Теперь они накачали его седативными.
Попытались, во всяком случае.
После таких доз героина это не оказало на него почти никакого влияния, разве что немного успокоило его. Чёрт, если уж на то пошло, он впервые за неделю с лишним почувствовал себя более-менее нормально.
Теперь он отправлялся к их лидеру.
К главному боссу. К главному коленопреклонённому.
Его Ревик тоже знал.
Охранник позади него держал его связанные руки, и Ревику приходилось стискивать зубы, чтобы не дать отпор, не врезать этому мудаку локтем в лицо и не сломать его нос. Он мог освободиться. Он мог освободиться даже сейчас, а они слишком тупые, бл*дь, чтобы это понимать…

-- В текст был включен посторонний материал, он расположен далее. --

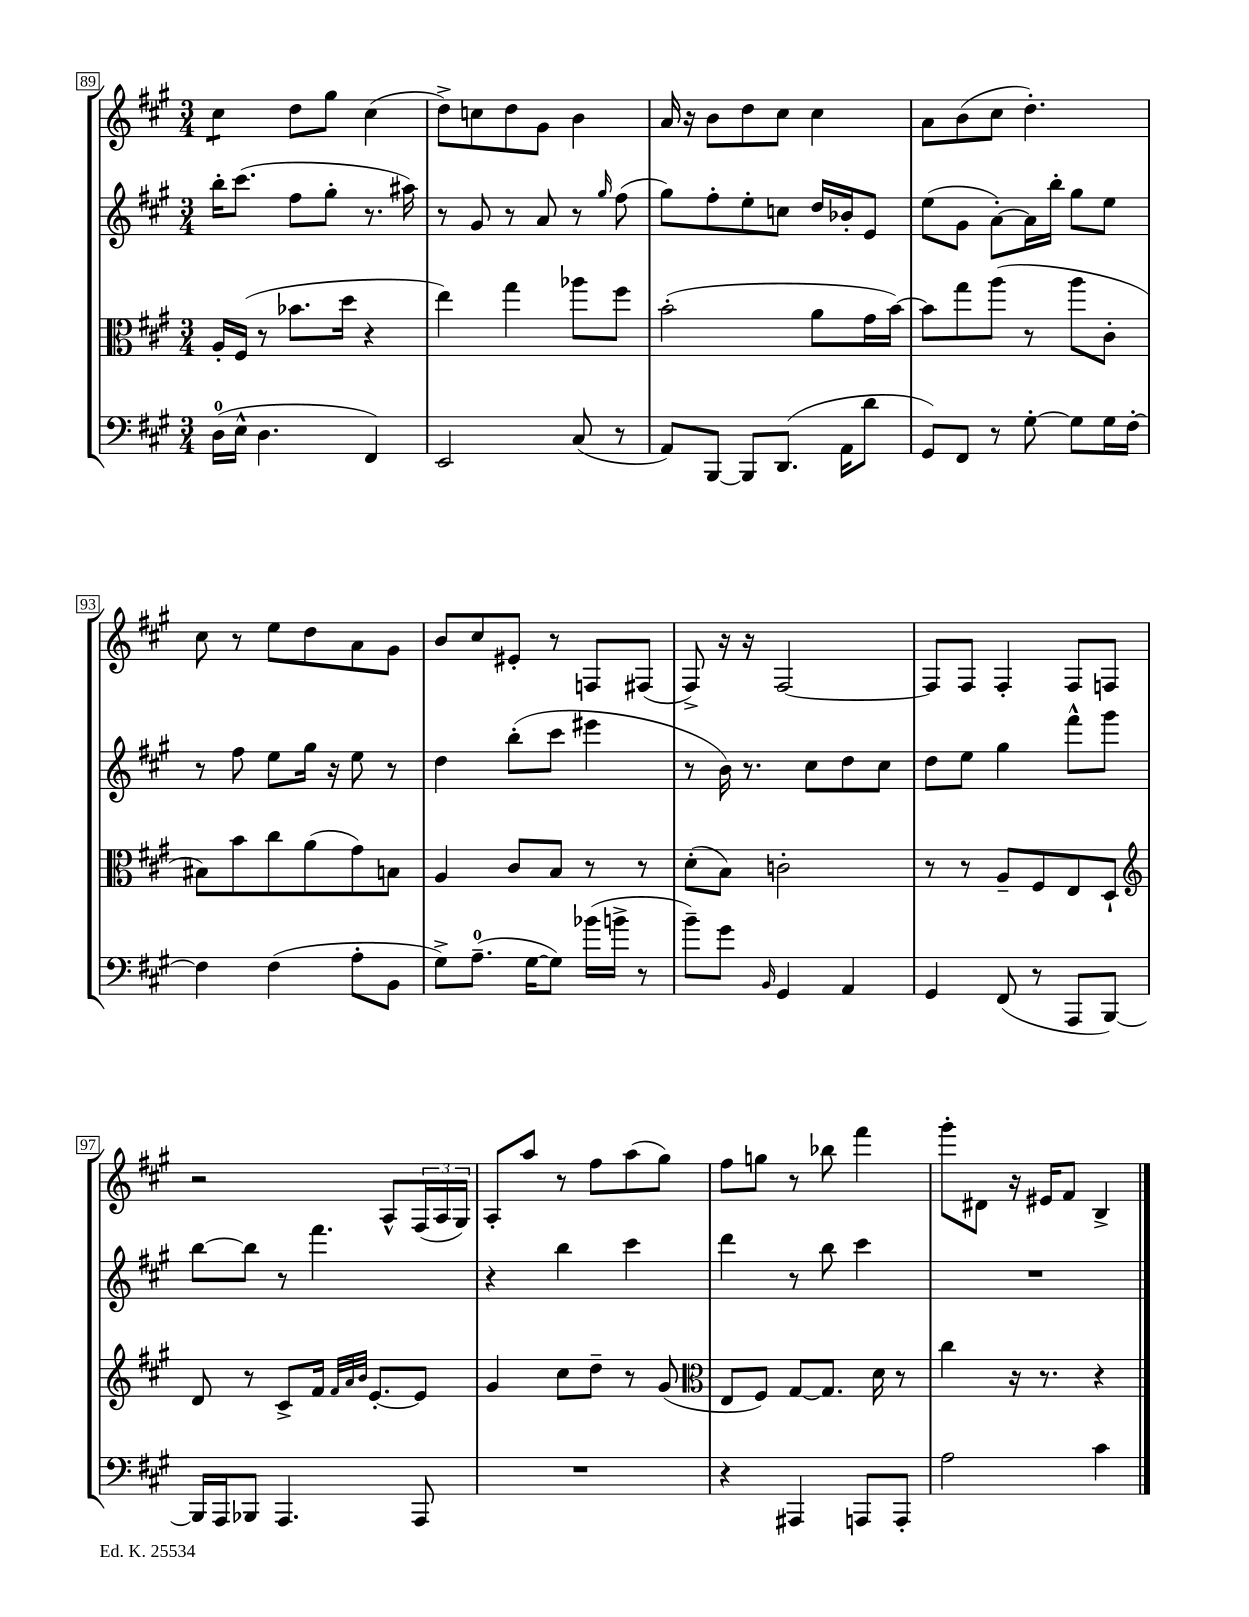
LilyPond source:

<<
\new StaffGroup <<
\new Staff = "s0" {
    \clef treble \key a \major \numericTimeSignature \time 3/4
    cis''4:8 d''8 gis''8 cis''4( |
    d''8->) c''8 d''8 gis'8 b'4 |
    a'16 r16 b'8 d''8 cis''8 cis''4 |
    a'8 b'8( cis''8 d''4.-.) |
    cis''8 r8 e''8 d''8 a'8 gis'8 |
    b'8 cis''8 eis'8-. r8 f8 fis8( |
    fis8->) r16 r16 fis2~ |
    fis8 fis8 fis4-. fis8 f8 |
    r2 a8-^ \tuplet 3/2 { fis16( a16 gis16) } |
    a8-. a''8 r8 fis''8 a''8( gis''8) |
    fis''8 g''8 r8 bes''8 fis'''4 |
    gis'''8-. dis'8 r16 eis'16 fis'8 b4-> \bar "|." |
}
\new Staff = "s1" {
    \clef treble \key a \major \numericTimeSignature \time 3/4
    b''16-. cis'''8.( fis''8 gis''8-. r8. ais''16) |
    r8 gis'8 r8 a'8 r8 \grace { gis''16 } fis''8( |
    gis''8) fis''8-. e''8-. c''8 d''16 bes'16-. e'8 |
    e''8( gis'8 a'8~-.) a'16 b''16-. gis''8 e''8 |
    r8 fis''8 e''8 gis''16 r16 e''8 r8 |
    d''4 b''8-.( cis'''8 eis'''4 |
    r8 b'16) r8. cis''8 d''8 cis''8 |
    d''8 e''8 gis''4 fis'''8-^ gis'''8 |
    b''8~ b''8 r8 fis'''4. |
    r4 b''4 cis'''4 |
    d'''4 r8 b''8 cis'''4 |
    R2. \bar "|." |
}
\new Staff = "s2" {
    \clef alto \key a \major \numericTimeSignature \time 3/4
    a16-. fis16( r8 bes'8. d''16 r4 |
    e''4) gis''4 aes''8 fis''8 |
    b'2-.( a'8 gis'16 b'16~) |
    b'8 gis''8 a''8( r8 a''8 cis'8-. |
    bis8) b'8 cis''8 a'8( gis'8) b8 |
    a4 cis'8 b8 r8 r8 |
    d'8-.( b8) c'2-. |
    r8 r8 a8-- fis8 e8 d8-! |
    \clef treble d'8 r8 cis'8-> fis'16 \grace { fis'32 a'32 b'32 } e'8.~-. e'8 |
    gis'4 cis''8 d''8-- r8 gis'8( |
    \clef alto e8 fis8) gis8~ gis8. d'16 r8 |
    cis''4 r16 r8. r4 \bar "|." |
}
\new Staff = "s3" {
    \clef bass \key a \major \numericTimeSignature \time 3/4
    d16-0( e16-^ d4. fis,4) |
    e,2 cis8( r8 |
    a,8) b,,8~ b,,8 d,8.( a,16 d'8 |
    gis,8) fis,8 r8 gis8~-. gis8 gis16 fis16~-. |
    fis4 fis4( a8-. b,8 |
    gis8->) a8.-0--( gis16~ gis8) bes'16( b'16-> r8 |
    b'8--) gis'8 \grace { b,16 } gis,4 a,4 |
    gis,4 fis,8( r8 a,,8 b,,8~) |
    b,,16 a,,16 bes,,8 a,,4. a,,8 |
    R2. |
    r4 ais,,4 a,,8 a,,8-. |
    a2 cis'4 \bar "|." |
}
>>
>>
\layout { \context { \Score currentBarNumber = #89 \override BarNumber.stencil = #(make-stencil-boxer 0.1 0.3 ly:text-interface::print) } }
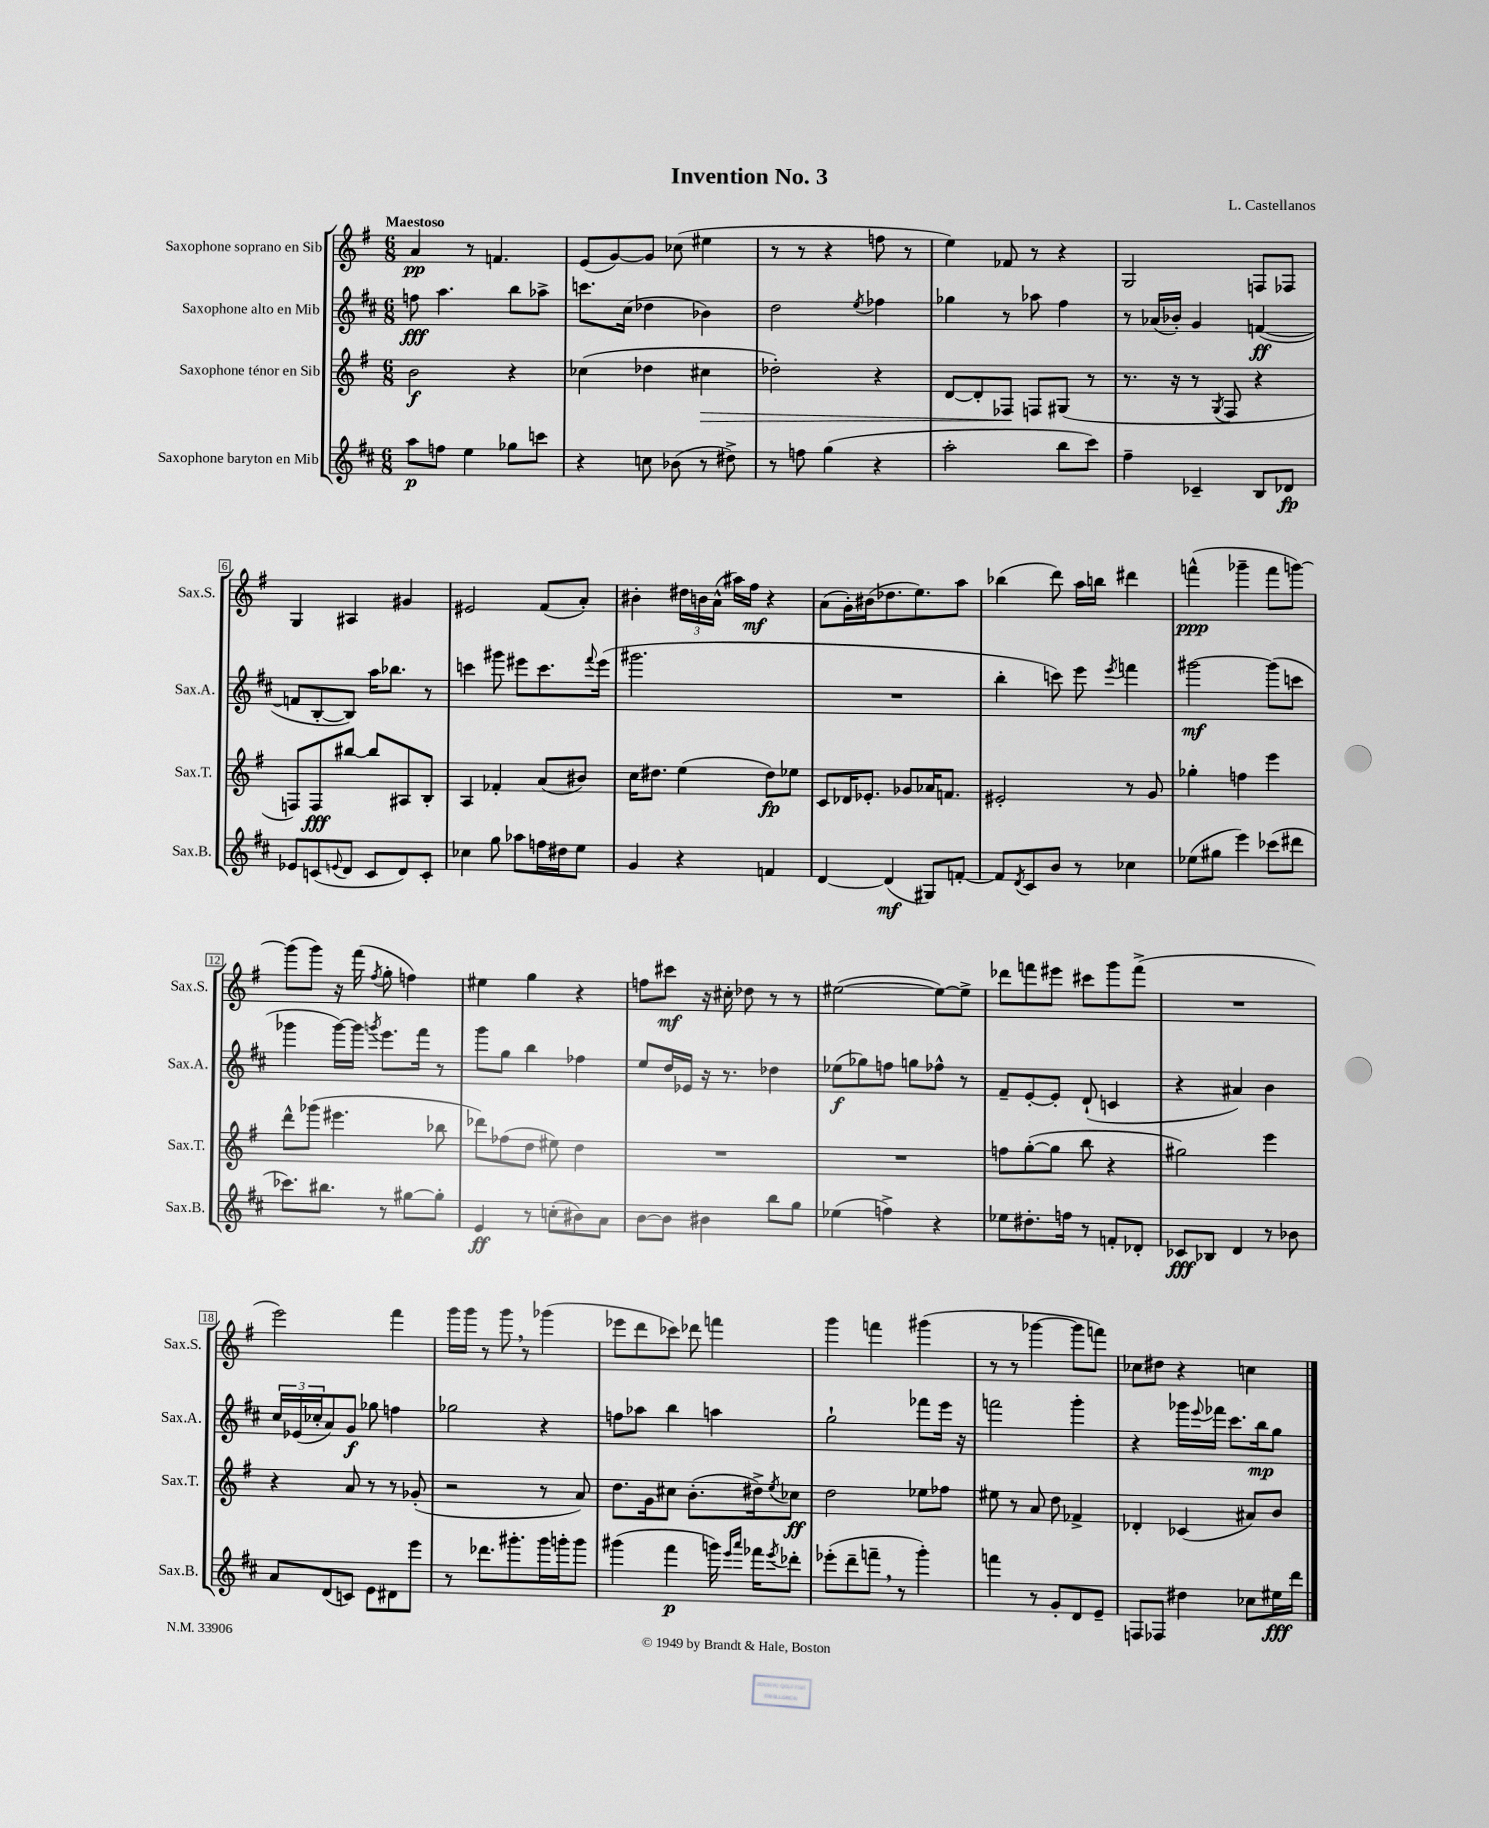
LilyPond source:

\header { title = "Invention No. 3" composer = "L. Castellanos" }
<<
\new StaffGroup <<
\new Staff = "s0" \with { instrumentName = "Saxophone soprano en Sib" shortInstrumentName = "Sax.S." } {
    \clef treble \key g \major \numericTimeSignature \time 6/8 \tempo "Maestoso"
    a'4\pp r8 f'4. |
    e'8( g'8~) g'8 ces''8( eis''4 |
    r8 r8 r4 f''8 r8 |
    e''4) fes'8 r8 r4 |
    g2 f8 fes8 |
    g4 ais4 gis'4 |
    eis'2 fis'8( a'8-.) |
    bis'4-. \tuplet 3/2 { dis''16 b'16 a'16-^( } ais''16) fis''16\mf r4 |
    a'8( g'16-.) bis'16( des''8. e''8.) a''8 |
    bes''4( d'''8) a''16 b''16 dis'''4 |
    f'''4-^\ppp( ges'''4-- f'''8 g'''8~) |
    g'''8( g'''8) r16 fis'''16( \acciaccatura { fis''8 } g''8-. f''4) |
    eis''4 g''4 r4 |
    f''8 cis'''8\mf r16 cis''16-. des''8 r8 r8 |
    eis''2~( eis''8~) eis''8-> |
    des'''8 f'''8 eis'''8 cis'''8 g'''8 f'''8->( |
    R2. |
    e'''2) fis'''4 |
    g'''16 g'''16 r8 g'''8 \breathe r8 ges'''4( |
    ees'''8 d'''8 ces'''8) des'''8 f'''4 |
    g'''4 f'''4 gis'''4( |
    r8 r8 ges'''4~ ges'''8 f'''8) |
    ces''8 dis''8 r4 c''4 \bar "|." |
}
\new Staff = "s1" \with { instrumentName = "Saxophone alto en Mib" shortInstrumentName = "Sax.A." } {
    \clef treble \key d \major \numericTimeSignature \time 6/8
    f''8\fff a''4. b''8 aes''8-> |
    c'''8. cis''16( des''4 bes'4) |
    d''2 \acciaccatura { e''8 } fes''4 |
    ges''4 r8 aes''8 fis''4 |
    r8 aes'16( bes'16-.) g'4 f'4~\ff( |
    f'8 b8~-. b8) a''16 bes''8. r8 |
    c'''4 gis'''8 eis'''8 c'''8. \appoggiatura { fis'''8 } eis'''16( |
    gis'''2. |
    R2. |
    b''4-. c'''8) e'''8 \acciaccatura { e'''8 } f'''4 |
    gis'''2~\mf gis'''8( c'''8 |
    ges'''4 ges'''16~) ges'''16 \acciaccatura { g'''8 } e'''8. fis'''16 r8 |
    g'''8 g''8 b''4 fes''4 |
    e''8 d''16 ees'16 r16 r8. des''4 |
    ees''8\f( ges''8) f''8 g''8 fes''8-^ r8 |
    fis'8-- e'8~-. e'8-. d'8-!( c'4 |
    r4 ais'4) b'4 |
    \tuplet 3/2 { cis''16 ees'16( ces''16-. } a'8) g'8\f ges''8 f''4 |
    ges''2 r4 |
    f''8 aes''8 b''4 a''4 |
    g''2-! fes'''8 e'''16 r16 |
    f'''2 g'''4-. |
    r4 ges'''16 \appoggiatura { e'''8 } fes'''16 cis'''8. b''16\mp g''8 \bar "|." |
}
\new Staff = "s2" \with { instrumentName = "Saxophone ténor en Sib" shortInstrumentName = "Sax.T." } {
    \clef treble \key g \major \numericTimeSignature \time 6/8
    b'2\f r4 |
    ces''4( des''4 cis''4\> |
    des''2-.) r4 |
    d'8~ d'8-. fes8\! f8 gis8( r8 |
    r8. r16 r8 \acciaccatura { g8 } fis8 r4 |
    f8) f8\fff bis''8~ bis''8 ais8 b8-. |
    a4 fes'4-. a'8( bis'8) |
    c''16 dis''8. e''4( dis''8\fp) ees''8 |
    c'8 des'16 ees'8.-. ges'8 aes'16 f'8. |
    eis'2-. r8 g'8 |
    ges''4-. f''4 e'''4 |
    d'''8-^ ges'''8( eis'''4. bes''8 |
    des'''8) fes''8( d''8 eis''8) d''4 |
    R2. |
    R2. |
    f''8 g''8~-.( g''8 b''8 r4 |
    gis''2) e'''4 |
    r4 a'8 r8 r8 ges'8-.( |
    r2 r8 a'8) |
    d''8. g'16 cis''8 b'8.-.( dis''16->) \acciaccatura { e''8 } ces''8\ff |
    d''2 ees''8 fes''8 |
    eis''8 r8 a'8 d''8 fes'4-> |
    des'4-. ces'4( ais'8) b'8 \bar "|." |
}
\new Staff = "s3" \with { instrumentName = "Saxophone baryton en Mib" shortInstrumentName = "Sax.B." } {
    \clef treble \key d \major \numericTimeSignature \time 6/8
    a''8\p f''8 e''4 ges''8 c'''8 |
    r4 c''8 bes'8( r8 dis''8->) |
    r8 f''8 g''4( r4 |
    a''2-. b''8 cis'''8) |
    fis''4-- ces'4-- b8 des'8\fp |
    ees'8 c'8( \appoggiatura { e'8 } d'8 c'8 d'8) c'8-. |
    ces''4 g''8 aes''8 f''16 dis''16 e''8 |
    g'4 r4 f'4 |
    d'4~ d'4\mf( gis8) f'8~-. |
    f'8 \acciaccatura { d'8 } cis'8 b'8 r8 ces''4 |
    ees''8( gis''8 e'''4) ces'''8( dis'''8 |
    ces'''8.) bis''8. r8 gis''8~ gis''8-. |
    e'4\ff r8 c''8-.( bis'8) a'8 |
    b'8~ b'8 bis'4 b''8 g''8 |
    ees''4( f''4->) r4 |
    ees''8 dis''8.-. f''16 r8 f'8-. des'8-. |
    ces'8\fff bes8 d'4 r8 bes'8 |
    a'8 d'8( c'8) e'8 dis'8 e'''8 |
    r8 des'''8. gis'''8.-. gis'''16 g'''16-. g'''8 |
    gis'''4( fis'''4\p g'''16) \grace { e'''16 a'''16 } fes'''16 \acciaccatura { e'''8 } des'''8-. |
    ees'''8-.( d'''8-- f'''8-- \breathe r8 g'''4-.) |
    f'''4 r8 g'8-. d'8 e'8-- |
    f8 fes8 dis''4 ces''8 eis''16\fff d'''16 \bar "|." |
}
>>
>>
\layout { \context { \Score \override BarNumber.stencil = #(make-stencil-boxer 0.1 0.3 ly:text-interface::print) } }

— Несомненно, ты прав, друг мой, — сказал мелодичный голос, перебивший его разум.
Ревик моргнул.
На протяжении своей мысленной тирады он как-то продолжал двигаться.
Теперь он стоял в комнате, обшитой бамбуковыми панелями.
Он всё ещё стоял там, не шевелясь, пока охранник снимал оковы с его рук. Ревик едва удостоил его взглядом, когда привёдший его видящий удалился, оставив Ревика одного в центре комнаты, теперь уже с полной свободой движений.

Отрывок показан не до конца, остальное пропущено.